Wrens looking forward to big week at rodeo

CNJ staff photo: Tony Bullocks Chad Mayfield, 10, right, of Clovis and Jayden Shearer, 12, of Muleshoe take part in Wednesday’s age 9-12 team roping first go round in the High Plains Junior Rodeo at Curry County Events Center. Mayfield and Shearer had a no-time on the run.

Dave Wagner

Texico’s Dalton Wren was a spectator on Wednesday, but he has a busy few days ahead in the annual High Plains Junior Rodeo at Curry County Events Center.

So does his sister, Audrey.

Dalton Wren, 15, will compete in calf roping, breakaway roping and chute dogging this weekend in the 13-15 age group while events for 13-year-old Audrey, still in the 9-12 age group, include pole bending beginning Wednesday and barrel racing, goat tying and breakaway roping later in the week.

They also team up in ribbon roping competition.

Both said they are quite competitive by nature when it comes to rodeo.

“I just expect to go out and compete to the best of my ability,” said Dalton, who will be a freshman at Texico High School in the fall and hopes to compete in the sport in college and perhaps as a professional.

Audrey, entering eighth grade, said she’s looking for a solid overall weekend.

“I want to do go in all (the events) and win the all-around saddle,” she said.

Dalton participates in football and Audrey in volleyball, basketball and track in school, but both have been heavily involved in rodeo for most of their young lives.

“I’ve just always liked horses and agriculture,” said Audrey, who added that her favorite rodeo event is barrels. “I’ll probably go on to college and rodeo, but I don’t think I’ll go pro.”

Dalton said football weight training is helpful in rodeoing.

“In football, you lift weights all rummer long, which helps you in handling the stock,” he said. “You use quite a bit of strength.

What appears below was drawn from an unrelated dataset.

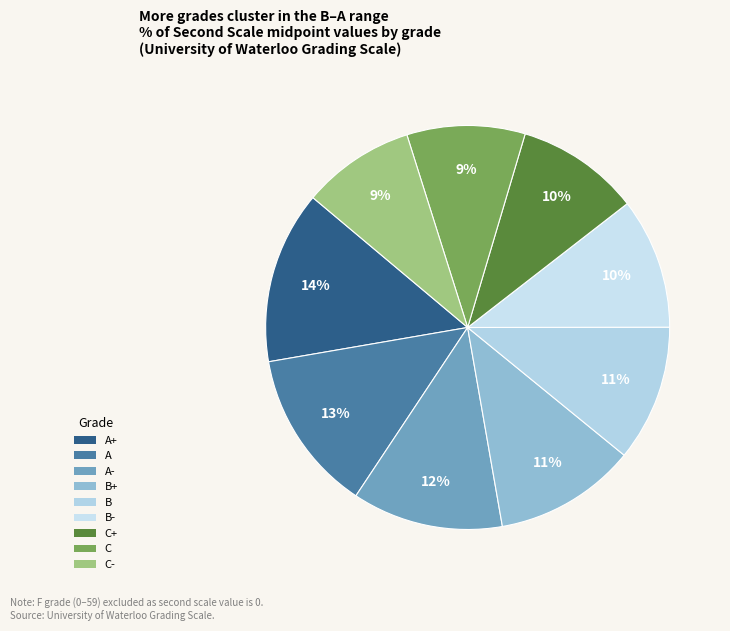

Count the number of slices in the pie.

9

“I’ve always wanted to rodeo from the time I could walk. You’re surrounded by great people all the time, but you’re competing against yourself and trying to make yourself better.”

This week’s event, which wraps up on Saturday, has fewer participants than usual, High Plains Junior Rodeo Association secretary JoAnn Middleton said, noting the effect of the sluggish economy and high gas prices. She said just under 100 athletes are taking part in the showcase, down from the normal number of around 150.